*DATASET RECORDS*:
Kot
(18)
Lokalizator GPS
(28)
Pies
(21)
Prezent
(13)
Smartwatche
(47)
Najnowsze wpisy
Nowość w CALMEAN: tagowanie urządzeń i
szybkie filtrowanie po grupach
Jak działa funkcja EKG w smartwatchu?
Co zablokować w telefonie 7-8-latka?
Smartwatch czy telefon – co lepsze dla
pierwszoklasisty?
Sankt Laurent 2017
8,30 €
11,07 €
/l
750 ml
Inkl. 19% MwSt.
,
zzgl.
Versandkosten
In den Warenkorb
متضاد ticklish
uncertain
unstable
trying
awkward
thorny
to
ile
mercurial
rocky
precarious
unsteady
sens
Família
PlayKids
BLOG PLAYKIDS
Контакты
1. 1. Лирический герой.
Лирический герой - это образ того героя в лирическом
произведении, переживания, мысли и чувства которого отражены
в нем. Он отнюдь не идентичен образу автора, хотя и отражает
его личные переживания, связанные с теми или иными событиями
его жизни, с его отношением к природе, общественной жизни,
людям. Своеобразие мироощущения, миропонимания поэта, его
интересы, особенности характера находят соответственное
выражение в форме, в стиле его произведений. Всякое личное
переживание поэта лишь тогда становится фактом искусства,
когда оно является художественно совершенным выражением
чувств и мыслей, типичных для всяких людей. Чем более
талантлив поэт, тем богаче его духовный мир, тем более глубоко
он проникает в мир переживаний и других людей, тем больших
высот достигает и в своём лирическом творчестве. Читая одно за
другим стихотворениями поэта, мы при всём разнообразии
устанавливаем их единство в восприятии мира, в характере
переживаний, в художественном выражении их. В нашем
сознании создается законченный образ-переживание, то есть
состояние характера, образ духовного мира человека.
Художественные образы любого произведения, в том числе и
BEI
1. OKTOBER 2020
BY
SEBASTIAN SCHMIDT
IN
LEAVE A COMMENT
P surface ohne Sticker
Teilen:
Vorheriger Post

*AIM OF THE TASK*:
Whenever the word "мира" appears in a line of the listing, copy out that line.

*FINISHED TASK*:
устанавливаем их единство в восприятии мира, в характере
состояние характера, образ духовного мира человека.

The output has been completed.